April 30 (Bloomberg) -- Consumer spending in the U.S. fell more than forecast at the end of the first quarter as mounting job losses threatened to weigh on a projected economic recovery later this year.
Purchases decreased 0.2 percent in March, the first drop this year, the Commerce Department said today in Washington. Other reports showed wages and benefits rose at the slowest pace on record and firings continued, straining American workers.
“The consumer is coming out of a state of shock into something more positive, but not booming,” said Michael Feroli, an economist at JPMorgan Chase & Co. in New York. “I don’t think we’ll see the big declines in spending we had late last year, but we won’t see big increases either.”
Decreasing employment, incomes and home values are likely to plague consumers for much of the year, prompting a boost in savings that may limit spending.
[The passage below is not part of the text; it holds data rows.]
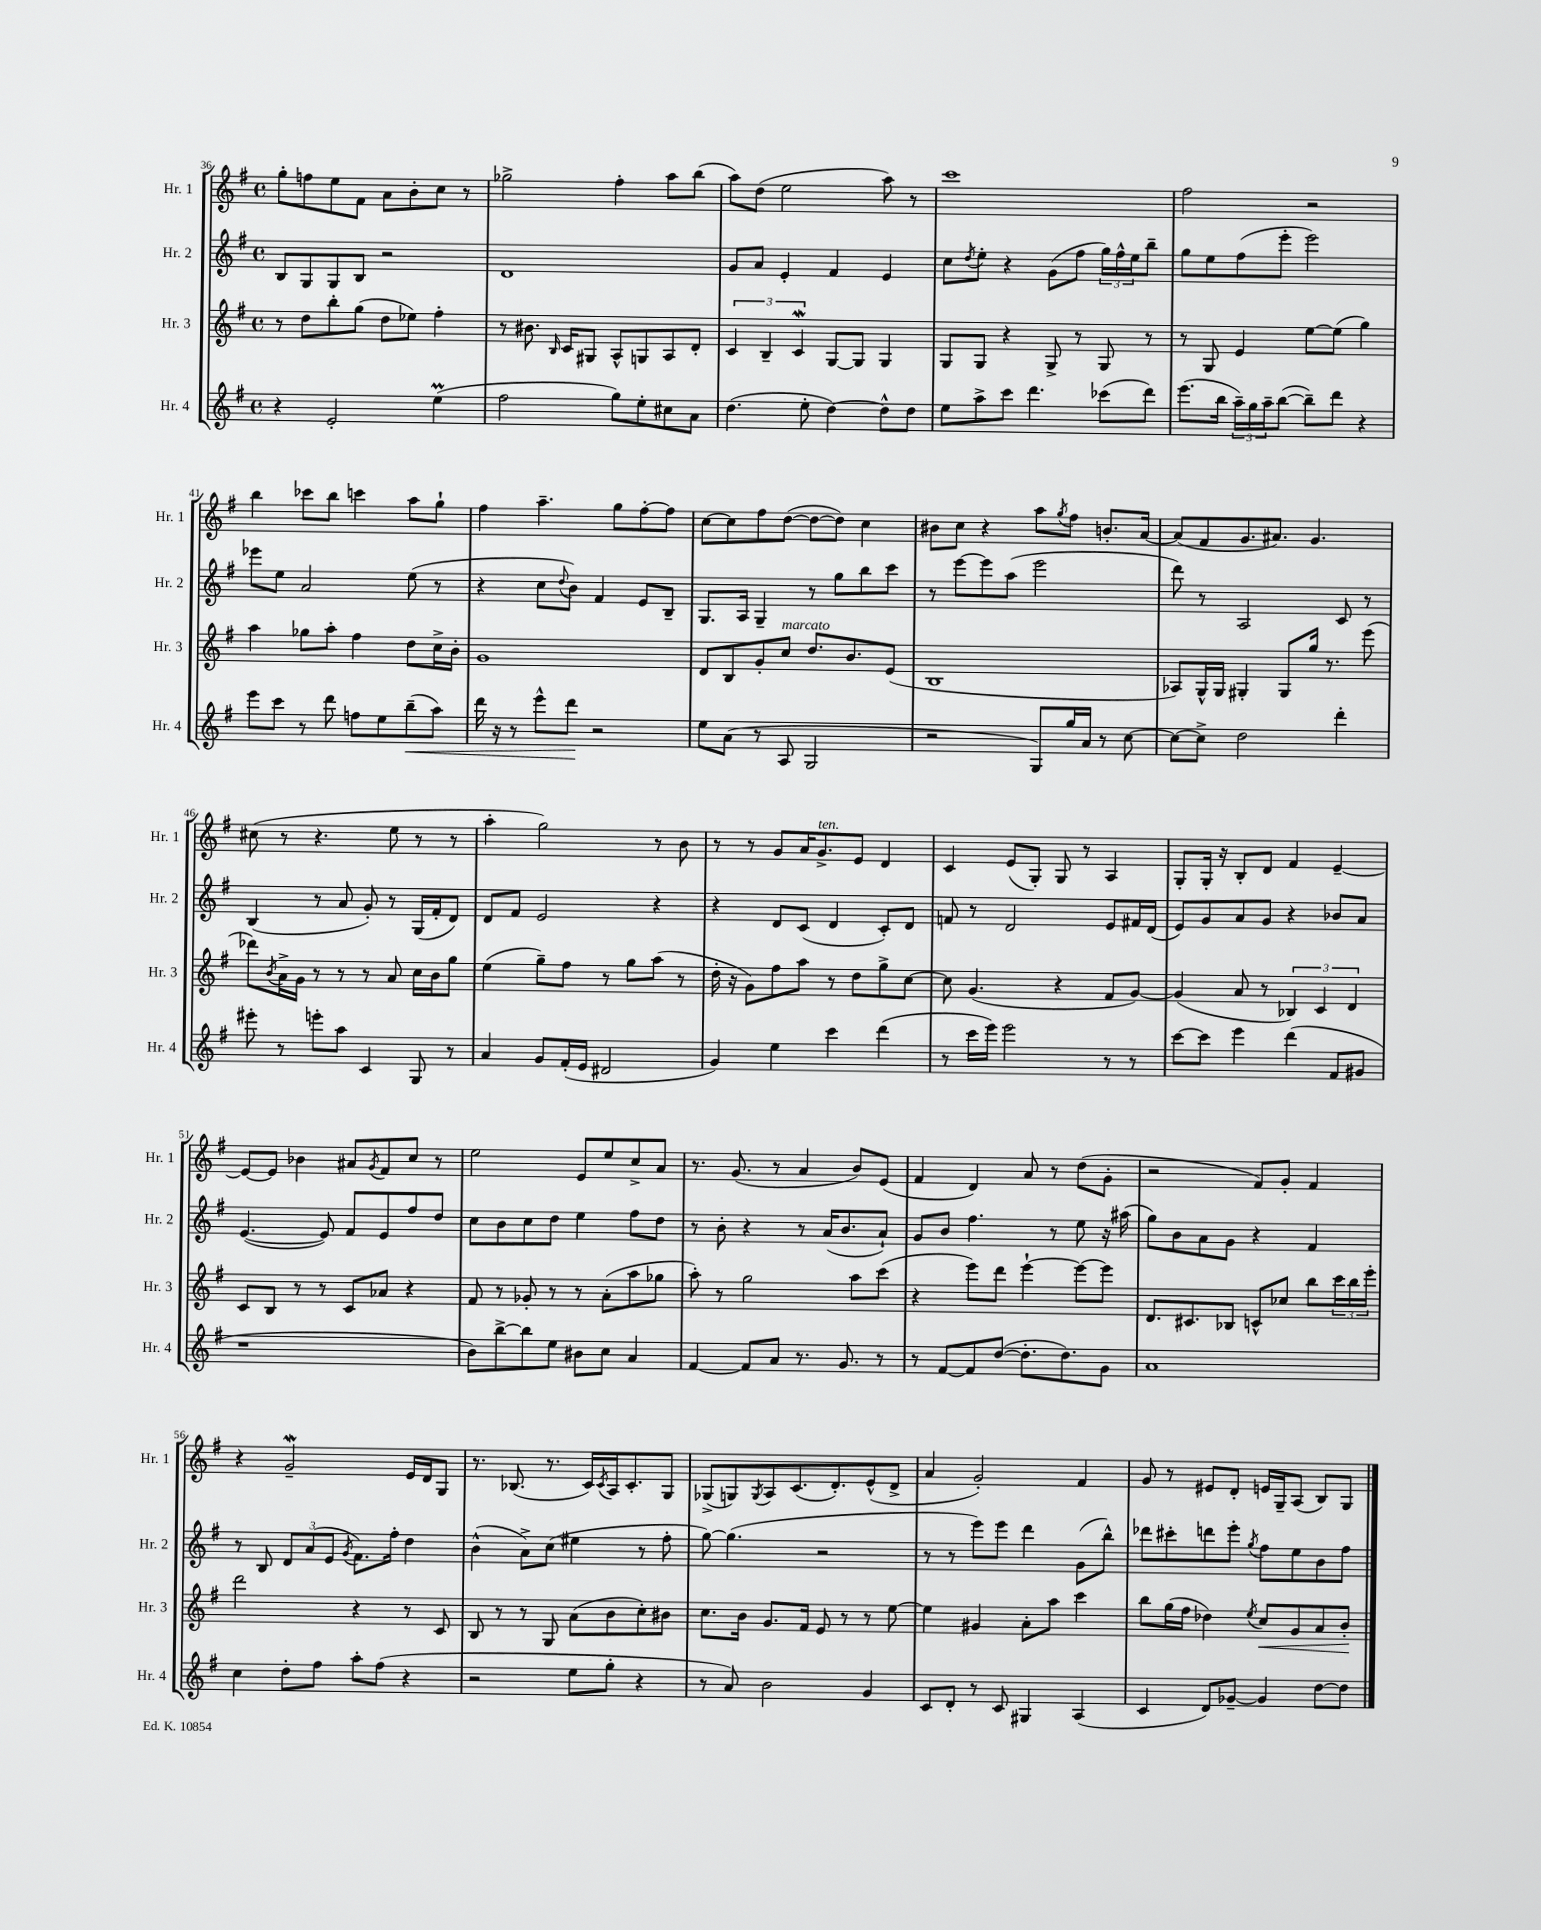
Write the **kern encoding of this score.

**kern	**dynam	**kern	**dynam	**kern	**kern
*part4	*part4	*part3	*part3	*part2	*part1
*staff4	*staff4	*staff3	*staff3	*staff2	*staff1
*I"Hr. 4	*	*I"Hr. 3	*	*I"Hr. 2	*I"Hr. 1
*I'Hr. 4	*	*I'Hr. 3	*	*I'Hr. 2	*I'Hr. 1
*clefG2	*	*clefG2	*	*clefG2	*clefG2
*k[f#]	*	*k[f#]	*	*k[f#]	*k[f#]
*M4/4	*	*M4/4	*	*M4/4	*M4/4
*met(c)	*	*met(c)	*	*met(c)	*met(c)
=36	=36	=36	=36	=36	=36
4r	.	8r	.	8B/L	8gg'\L
.	.	8dd\L	.	8G/	8ffn\
2e'/	.	8bb'\	.	8G/	8ee\
.	.	(8gg\J	.	8B/J	8f#\J
.	.	8dd\L	.	2r	8a\L
.	.	8ee-X\J)	.	.	8b'\
(4eeM\	.	4ff#'\	.	.	8cc\J
.	.	.	.	.	8r
=37	=37	=37	=37	=37	=37
2ff#\	.	8r	.	1d	2gg-X^\
.	.	8.b#X\	.	.	.
.	.	16qqB/	.	.	.
.	.	16c/KL	.	.	.
.	.	8G#X/J	.	.	.
8gg\L)	.	8A^^/L	.	.	4ff#'\
8ee'\	.	8Gn/	.	.	.
8cc#X\	.	8A/	.	.	8aa\L
8a\J	.	8d'/J	.	.	(8bb\J
=38	=38	=38	=38	=38	=38
(4.dd\	.	6c/	.	8g/L	8aa\L)
.	.	.	.	8a/J	(8dd\J
.	.	6B~/	.	.	.
.	.	.	.	4e'/	2ee\
.	.	6cw/	.	.	.
8ee'\	.	.	.	.	.
[4dd\)	.	[8G/L	.	4f#/	.
.	.	8G/J]	.	.	.
8dd^^\L]	.	4G/	.	4e/	8aa\)
8dd\J	.	.	.	.	8r
=39	=39	=39	=39	=39	=39
8ee\L	.	8G/L	.	8cc\L	1ccc
.	.	.	.	8qdd/	.
8aa^\	.	8G/J	.	8ee'\J	.
8ccc\J	.	4r	.	4r	.
4.ddd\	.	.	.	.	.
.	.	8G^/	.	(8g\L	.
.	.	8r	.	8ff#\J	.
(8ccc-X\L	.	8G/	.	24gg\LL)	.
.	.	.	.	24ff#^^\	.
.	.	.	.	24ee\J	.
8ddd\J)	.	8r	.	8bb~\J	.
=40	=40	=40	=40	=40	=40
(8.eee\L	.	8r	.	8gg\L	2ff#\
.	.	8G/	.	8ee\	.
16bb\Jk	.	.	.	.	.
24aa~\LL)	.	4e/	.	(8ff#\	.
24gg\	.	.	.	.	.
24aa~\J	.	.	.	.	.
([8bb\J	.	.	.	8eee'\J	.
8bb~\L])	.	[8ee\L	.	2eee\)	2r
8ddd\J	.	(8ee\J]	.	.	.
4r	.	4gg\)	.	.	.
!!LO:LB:g=z
=41	=41	=41	=41	=41	=41
8eee\L	.	4aa\	.	8eee-X\L	4bb\
8ccc\J	.	.	.	8ee\J	.
8r	.	8gg-X\L	.	2a/	8ccc-X\L
8ddd\	.	8aa'\J	.	.	8bb\J
8ffn\L	.	4ff#\	.	.	4cccn\
8ee\	.	.	.	.	.
!	!LO:HP:b	!	!	!	!
(8bb~\	<	8dd\L	.	(8ee\	8aa\L
8aa\J)	.	16cc^\L	.	8r	8gg`\J
.	.	16b'\JJ	.	.	.
=42	=42	=42	=42	=42	=42
16ddd\	.	1g	.	4r	4ff#\
16r	.	.	.	.	.
8r	.	.	.	.	.
8eee^^\L	.	.	.	8cc\L	4.aa~\
.	.	.	.	8qqdd/	.
8ddd\J	.	.	.	8b\J)	.
2r	[	.	.	4f#/	.
.	.	.	.	.	8gg\L
.	.	.	.	8e/L	[8ff#'\
.	.	.	.	8B~/J	8ff#\J]
=43	=43	=43	=43	=43	=43
8ee\L	.	8d/L	.	8.G/L	[8cc\L
(8a\J	.	8B/	.	.	8cc\]
.	.	.	.	16A/Jk	.
8r	.	8g'/	.	4G~/	8ff#\
!	!	!LO:TX:a:i:t=marcato	!	!	!
8A/	.	8cc/J	.	.	([8dd\J
2G/	.	8.dd/L	.	8r	8dd\L_
.	.	.	.	8gg\L	8dd\J])
.	.	8.b/	.	.	.
.	.	.	.	8bb\	4cc\
.	.	(8e/J	.	8ccc\J	.
=44	=44	=44	=44	=44	=44
2r	.	1B	.	8r	8b#X\L
.	.	.	.	[8eee\L	8cc\J
.	.	.	.	8eee\]	4r
.	.	.	.	(8aa\J	.
8G/L)	.	.	.	2eee\	8aa\L
.	.	.	.	.	8qgg/
16gg/L	.	.	.	.	8ff#\J
16a/JJ	.	.	.	.	.
8r	.	.	.	.	8.bn'/L
[8cc\	.	.	.	.	.
.	.	.	.	.	[16a/Jk
=45	=45	=45	=45	=45	=45
8cc\L_	.	8A-X/L)	.	8ddd\)	(8a/L]
8cc^\J]	.	16G^^/L	.	8r	8f#/
.	.	16G/JJ	.	.	.
2dd\	.	4G#X'/	.	2A/	8.g/
.	.	.	.	.	8.a#X/J)
.	.	8G#/L	.	.	.
.	.	16gg/Jk	.	.	4.g/
.	.	8.r	.	.	.
4ddd'\	.	.	.	8c/	.
.	.	(8eee\	.	8r	.
!!LO:LB:g=z
=46	=46	=46	=46	=46	=46
8eee#X'\	.	8ddd-X\L)	.	(4B/	(8cc#X\
.	.	8qb/	.	.	.
8r	.	16a^\L	.	.	8r
.	.	16g\JJ	.	.	.
8eeen'\L	.	8r	.	8r	4.r
8aa\J	.	8r	.	8a/	.
4c/	.	8r	.	8g'/)	.
.	.	8a/	.	8r	8ee\
8G/	.	16cc\LL	.	(16G/LL	8r
.	.	16b\J	.	16f#'/J	.
8r	.	8gg\J	.	8d/J)	8r
=47	=47	=47	=47	=47	=47
4a/	.	(4ee\	.	8d/L	4aa'\
.	.	.	.	8f#/J	.
8g/L	.	8gg~\L)	.	2e/	2gg\)
(16f#'/L	.	8ff#\J	.	.	.
16e/JJ	.	.	.	.	.
2d#X/	.	8r	.	.	.
.	.	8gg\L	.	.	.
.	.	(8aa\J	.	4r	8r
.	.	8r	.	.	8b\
=48	=48	=48	=48	=48	=48
4g/)	.	16dd'\	.	4r	8r
.	.	16r	.	.	.
.	.	8g\L)	.	.	8r
4ee\	.	8ff#\	.	8d/L	8g/L
.	.	8aa\J	.	(8c/J	16a/K
!	!	!	!	!	!LO:TX:a:i:t=ten.
.	.	.	.	.	8.g^/
4ccc\	.	8r	.	4d/	.
.	.	8dd\L	.	.	8e/J
(4ddd\	.	8gg^\	.	8c'/L)	4d/
.	.	[8cc\J	.	8d/J	.
=49	=49	=49	=49	=49	=49
8r	.	8cc\]	.	8fn/	4c/
16ccc\LL	.	(4.g/	.	8r	.
16eee\JJ)	.	.	.	.	.
2eee\	.	.	.	2d/	(8e/L
.	.	.	.	.	8G'/J)
.	.	4r	.	.	8G/
.	.	.	.	.	8r
8r	.	8f#/L	.	8e/L	4A/
8r	.	[8g/J)	.	16f#X/L	.
.	.	.	.	(16d/JJ	.
=50	=50	=50	=50	=50	=50
[8ccc\L	.	(4g/]	.	8e/L)	8G'/L
8ccc\J]	.	.	.	8g/	16G'/Jk
.	.	.	.	.	16r
4eee\	.	8a/	.	8a/	8B'/L
.	.	8r	.	8g/J	8d/J
(4ddd\	.	6B-X/)	.	4r	4f#/
.	.	6c/	.	.	.
8f#/L	.	.	.	8b-X/L	[4e~/
.	.	6d/	.	.	.
8g#X/J	.	.	.	8a/J	.
!!LO:LB:g=z
=51	=51	=51	=51	=51	=51
1r	.	8c/L	.	([4.e/	8e/L_
.	.	8B/J	.	.	8e/J]
.	.	8r	.	.	4b-X\
.	.	8r	.	8e/])	.
.	.	8c/L	.	8f#/L	8a#X/L
.	.	.	.	.	8qg/
.	.	8a-X/J	.	8e/	8f#/
.	.	4r	.	8ff#/	8cc/J
.	.	.	.	8dd/J	8r
=52	=52	=52	=52	=52	=52
8b\L)	.	8f#/	.	8cc\L	2ee\
[8bb^\	.	8r	.	8b\	.
8bb\]	.	8g-X'/	.	8cc\	.
8ee\J	.	8r	.	8dd\J	.
8b#X\L	.	8r	.	4ee\	8e/L
8cc\J	.	(8a'\L	.	.	8ee/
4a/	.	8aa\	.	8ff#\L	8cc^/
.	.	8gg-X\J	.	8dd\J	8a/J
=53	=53	=53	=53	=53	=53
[4f#/	.	8aa'\)	.	8r	8.r
.	.	8r	.	8b'\	.
.	.	.	.	.	(8.g/
8f#/L]	.	2gg\	.	4r	.
8a/J	.	.	.	.	8r
8.r	.	.	.	8r	4a/
.	.	.	.	(16a/KL	.
8.g/	.	.	.	8.b/	.
.	.	8aa\L	.	.	8b/L)
8r	.	(8ccc\J	.	8a`/J)	(8e/J
=54	=54	=54	=54	=54	=54
8r	.	4r	.	8g/L	4f#/
[8f#/L	.	.	.	8b/J	.
8f#/]	.	8eee\L)	.	4.ff#\	4d/)
([8dd/J	.	8ddd\J	.	.	.
8.dd'\L]	.	[4eee`\	.	.	8a/
.	.	.	.	8r	8r
8.dd\)	.	.	.	.	.
.	.	8eee\L_	.	8ee\	(8dd\L
8g\J	.	8eee\J]	.	16r	8g'\J
.	.	.	.	(16aa#X\	.
=55	=55	=55	=55	=55	=55
1a	.	8.d/L	.	8gg\L)	2r
.	.	.	.	8b\	.
.	.	8.c#X/	.	.	.
.	.	.	.	8a\	.
.	.	8B-X/J	.	8g\J	.
.	.	8cn^^/L	.	4r	8f#/L)
.	.	8cc-X/J	.	.	8g'/J
.	.	8bb\L	.	4f#/	4f#/
.	.	24ccc\L	.	.	.
.	.	24bb\	.	.	.
.	.	24eee'\JJ	.	.	.
!!LO:LB:g=z
=56	=56	=56	=56	=56	=56
4cc\	.	2ddd\	.	8r	4r
.	.	.	.	8B/	.
8dd'\L	.	.	.	12d/L	2gw~/
.	.	.	.	(12a/	.
8ff#\J	.	.	.	.	.
.	.	.	.	12e/J	.
.	.	.	.	8qg/	.
8aa'\L	.	4r	.	8.f#\L)	.
(8ff#\J	.	.	.	.	.
.	.	.	.	16ff#'\Jk	.
4r	.	8r	.	4dd\	16e/LL
.	.	.	.	.	16d/J
.	.	8c/	.	.	8G/J
=57	=57	=57	=57	=57	=57
2r	.	8B/	.	(4b^^\	8.r
.	.	8r	.	.	.
.	.	.	.	.	(8.B-X/
.	.	8r	.	8a^\L)	.
.	.	8G/	.	(8cc\J	8.r
8ee\L	.	(8a\L	.	4ee#X\	.
.	.	.	.	.	16c/LL)
.	.	.	.	.	8qc/
8gg'\J	.	8b\	.	.	16A/J
.	.	.	.	.	8.c'/
4r	.	8cc'\)	.	8r	.
.	.	8b#X\J	.	8ff#'\	8G/J
=58	=58	=58	=58	=58	=58
8r	.	8.cc\L	.	[8gg\)	(8G-X^/L
8a/)	.	.	.	(4.gg\]	8Gn/)
.	.	16b\Jk	.	.	.
.	.	.	.	.	8qG/
2b\	.	8.g/L	.	.	8A/
.	.	.	.	.	(8.c/
.	.	16f#/Jk	.	.	.
.	.	8e/	.	2r	.
.	.	.	.	.	8.d'/)
.	.	8r	.	.	.
4g/	.	8r	.	.	(8e^^/
.	.	[8ee\	.	.	8d^/J
=59	=59	=59	=59	=59	=59
8c/L	.	4ee\]	.	8r	4a/
8d'/J	.	.	.	8r	.
8r	.	4g#X/	.	8eee\L)	2g'/)
8c/	.	.	.	8eee\J	.
4G#X/	.	8a'\L	.	4ddd\	.
.	.	8aa\J	.	.	.
(4A/	.	4ccc\	.	(8g\L	4f#/
.	.	.	.	8bb^^\J)	.
=60	=60	=60	=60	=60	=60
4c/	.	8bb\L	.	8ddd-X\L	8g/
.	.	(16gg\L	.	8ccc#X'\	8r
.	.	16ff#\JJ	.	.	.
8d/L)	.	4dd-X\)	.	8dddn\	8e#X/L
[8g-X~/J	.	.	.	8eee'\J	8d'/J
.	.	8qee/	.	8qgg/	.
!	!	!	!LO:HP:b	!	!
4g-/]	.	8cc/L	<	8ff#\L	16en/LL
.	.	.	.	.	16G~/J
.	.	8g/	.	8ee\	(8A/J
[8dd\L	.	8a/	.	8b\	8B/L)
8dd\J]	.	8b'/J	.	8ff#\J	8G/J
.	.	.	[	.	.
==	==	==	==	==	==
*-	*-	*-	*-	*-	*-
Policy makers are counting on low borrowing costs and stimulus spending to revive demand in the second half of the year and end the worst recession in at least a half century.
Stocks ended down, reversing earlier gains as Exxon Mobil Corp. drove energy companies lower and the government pushed Chrysler LLC into bankruptcy. The Standard & Poor’s 500 fell 0.1 percent to close at 872.81. Treasury securities fell, pushing the yield on the benchmark 10-year note up to 3.12 percent at 4:29 p.m. in New York from 3.11 percent late yesterday.
Contracting Less
A report from the Institute for Supply Management-Chicago showed business activity contracted this month at a slower pace than forecast, raising speculation that factories are making inroads in trimming bloated inventories. The group’s business barometer increased to 40.1, the highest level since September, from 31.4 the prior month. Readings below 50 signal a contraction.
Economists forecast spending would fall 0.1 percent, according to the median of 69 estimates in a Bloomberg News survey. Projections ranged from a decline of 0.5 percent to a 0.4 percent increase. Commerce revised the gain in February purchases up to 0.4 percent, double the prior estimate.
A report from the Labor Department showed employment expenses rose 0.3 percent in the first quarter, less than anticipated and the smallest gain since records began in 1982.
Separately, Labor reported 631,000 Americans filed applications for jobless benefits in the week that ended April 25, and the total number of people on jobless rolls rose by 133,000 the prior week to 6.27 million, the 13th straight time the figure has set a record.
‘Weak’ Job Market
“You aren’t going into a recovery with a very strong consumer,” said Roger Kubarych, chief U.S. economist at UniCredit Global Research in New York. “This is still a very soggy, weak labor market. This is why the recession is so bad.”
The spending report also showed personal incomes declined in March for the fifth time in the last six months as the labor market deteriorated.
The Commerce figures also showed inflation cooled. The price gauge tied to spending patterns rose 0.6 percent from March 2008, the smallest gain since 1961. The Federal Reserve’s preferred gauge, which excludes food and fuel costs, climbed 0.2 percent for the third month and was up 1.8 percent from the same time last year.
Adjusted for inflation, spending also dropped 0.2 percent following a 0.1 percent gain the prior month. Purchases decelerated throughout the quarter, putting the March total below the average for the period.
Saving More
The savings rate improved to 4.2 percent from 4 percent the prior month as consumers cut back. The rate had been as low as zero in April 2008.
Fed officials yesterday voted to keep the benchmark overnight lending rate between banks in a range of zero to 0.25 percent and said the pace of economic contraction “appears to be somewhat slower.”
“Household spending has shown signs of stabilizing, but remains constrained by ongoing job losses, lower housing wealth and tight credit,” the Fed’s Open Market Committee said in a statement after its two-day meeting in Washington.
Consumers are showing restraint. David Dillon, chief executive officer at Kroger Co., the largest U.S. grocery chain, said a drop in restaurant spending is boosting his company’s sales of rotisserie chickens and other deli foods to people “frightened” by the recession.
Showing Restraint
“We are seeing customers buy fewer items, which suggests that they are not buying some of the discretionary items that they might have otherwise purchased,” Dillon told analysts this week in New York. “Obviously they’re moving more to value.”
The auto industry last month recovered from the weakest sales in three decades by luring customers with bigger incentives. Still, carmakers General Motors Corp. and Chrysler LLC are fighting to survive. Chrysler today will proceed with a Chapter 11 bankruptcy filing to reorganize, an Obama administration official said.
“We did see signs of life and we think we’re going to carry a little bit of momentum into April,” Mark LaNeve, GM’s president for North America sales, said in an interview with Bloomberg Television on April 1. “Hopefully, we have bounced along and found the bottom and we’ll start firming up this industry.”